Problem details: Where a line holds the word "down", copy it from the records.

The input:
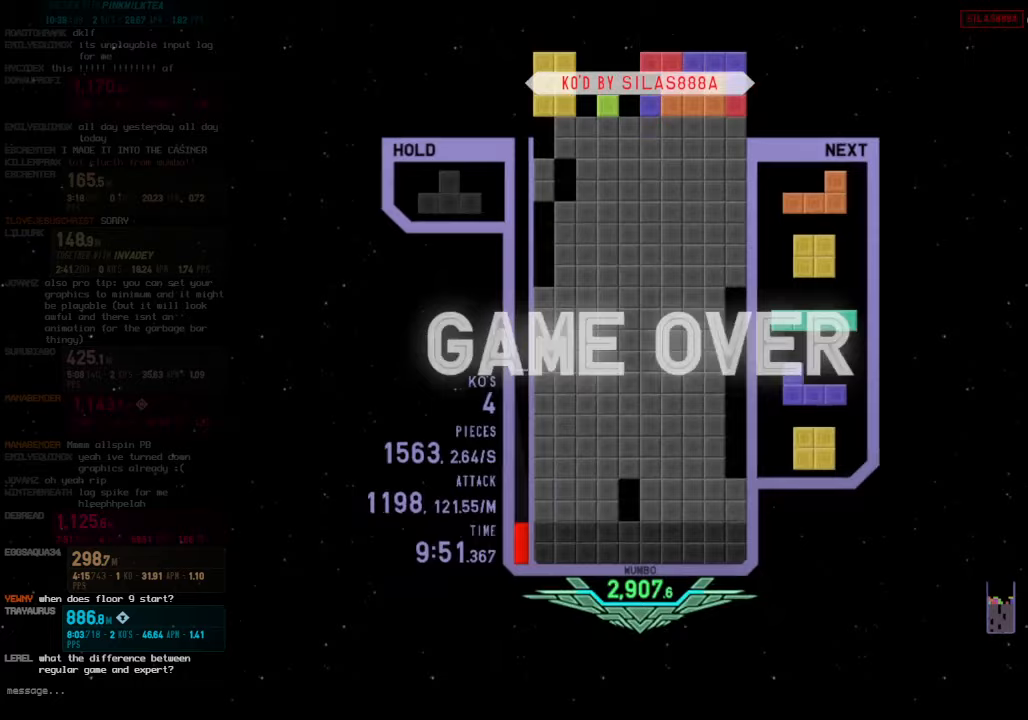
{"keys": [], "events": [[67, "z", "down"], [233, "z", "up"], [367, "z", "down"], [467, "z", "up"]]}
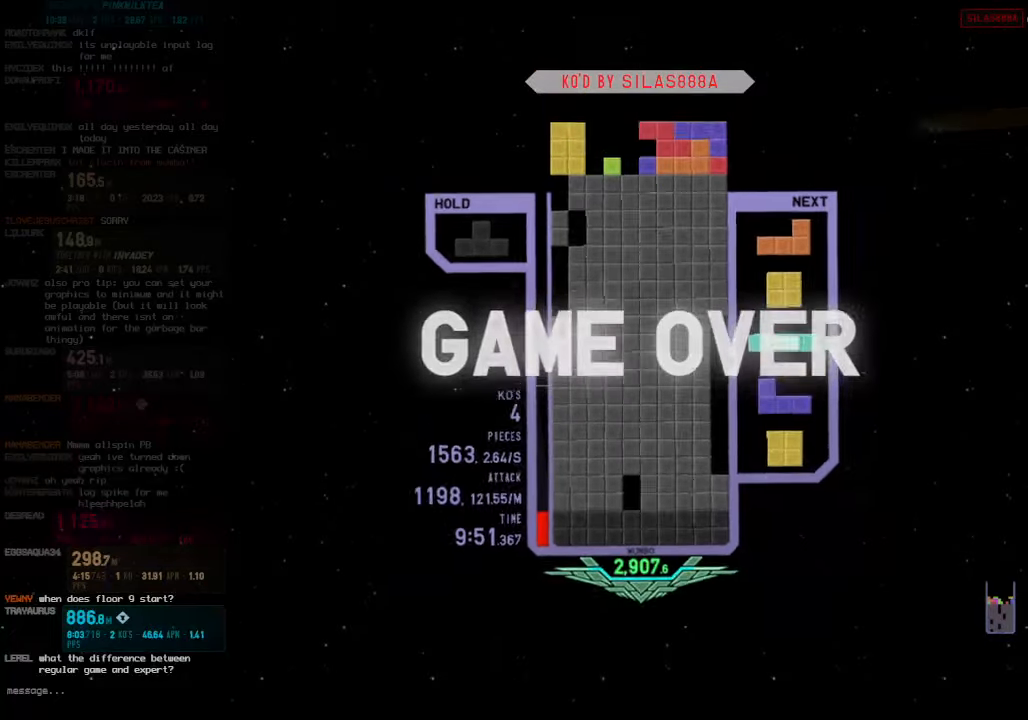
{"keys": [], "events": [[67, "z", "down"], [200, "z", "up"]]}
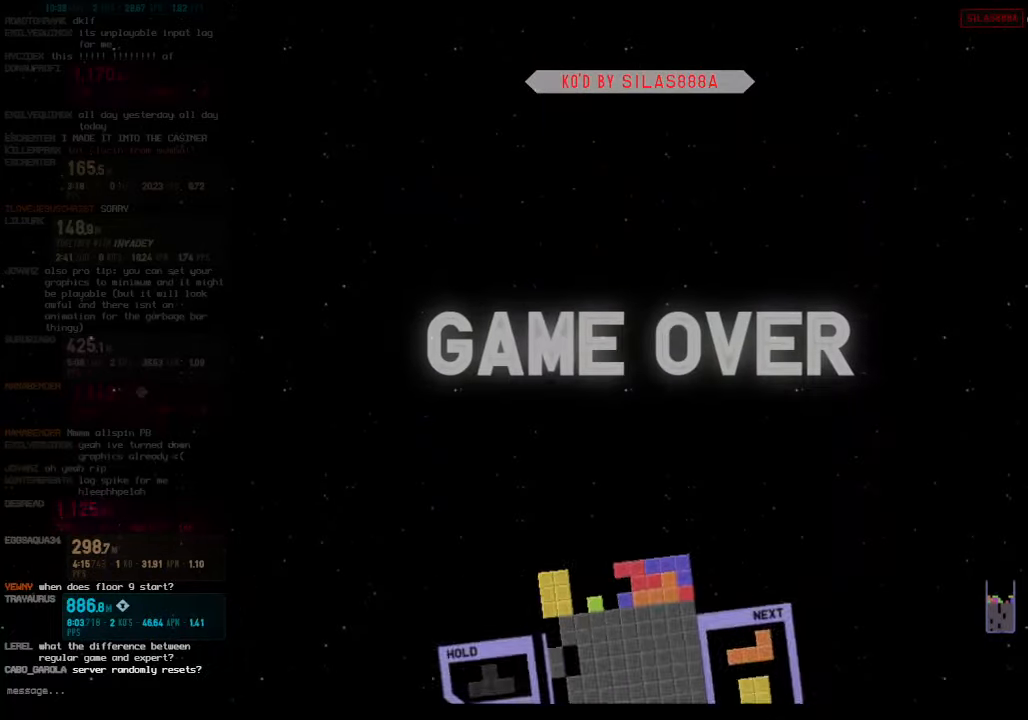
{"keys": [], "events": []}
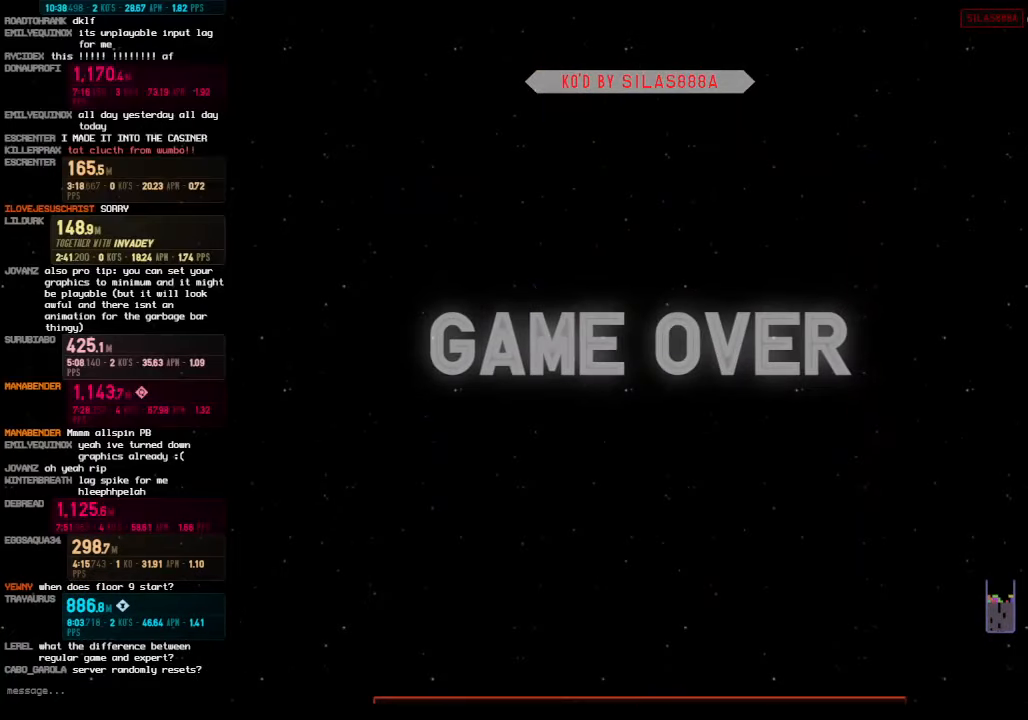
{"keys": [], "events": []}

--

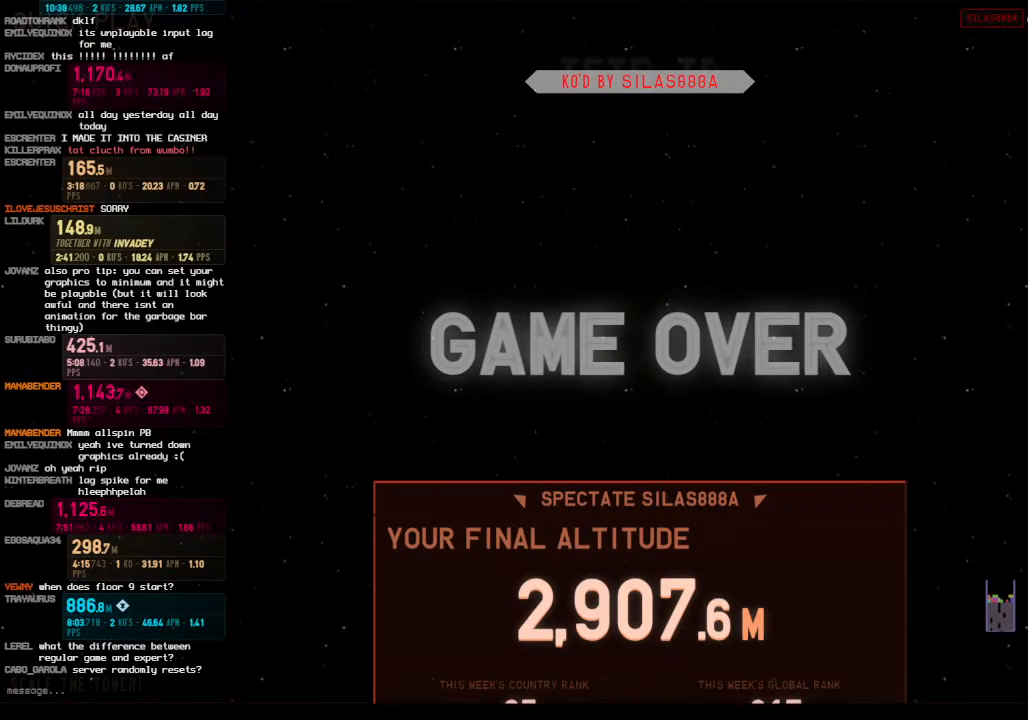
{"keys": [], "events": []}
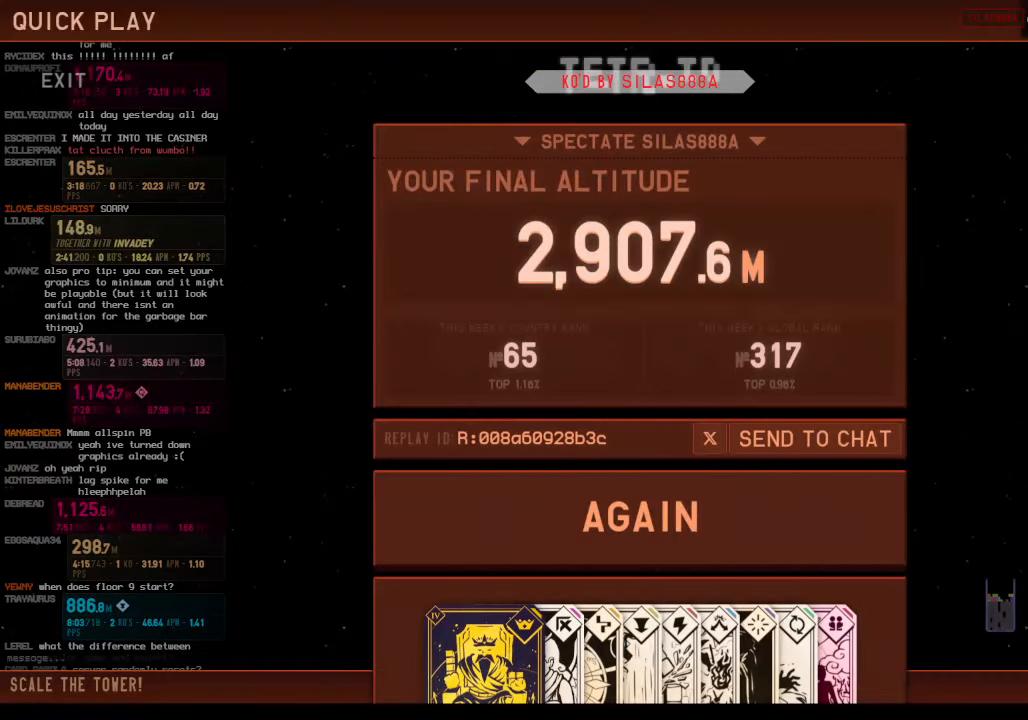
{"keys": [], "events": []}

...

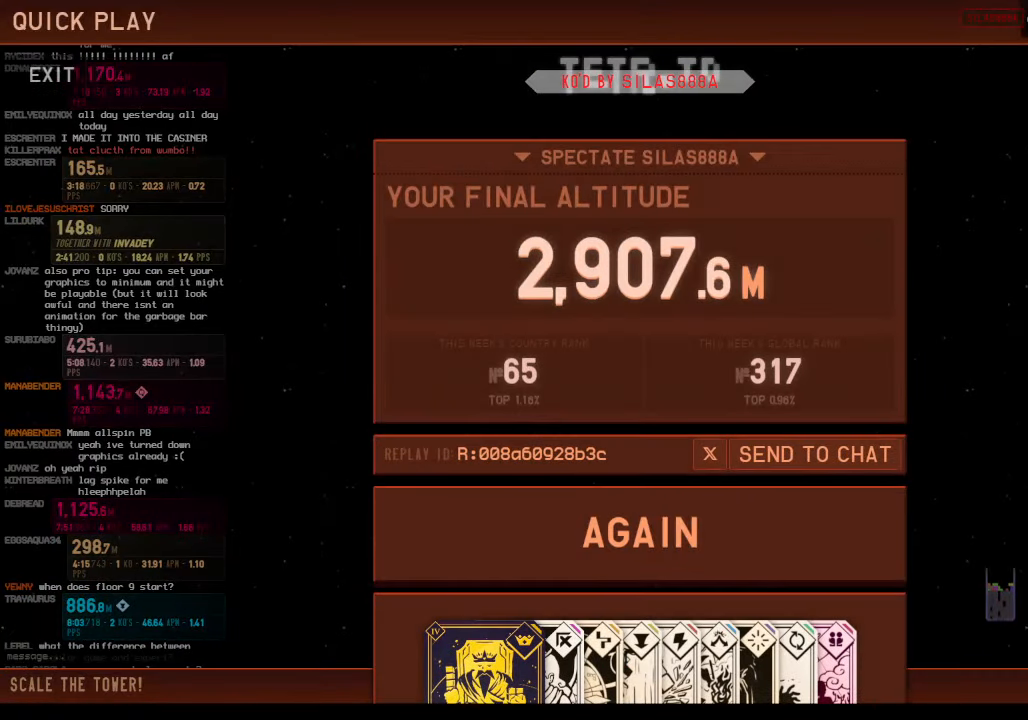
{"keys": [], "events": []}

Response area:
{"keys": [], "events": [[67, "z", "down"], [233, "z", "up"], [367, "z", "down"], [467, "z", "up"]]}
{"keys": [], "events": [[67, "z", "down"], [200, "z", "up"]]}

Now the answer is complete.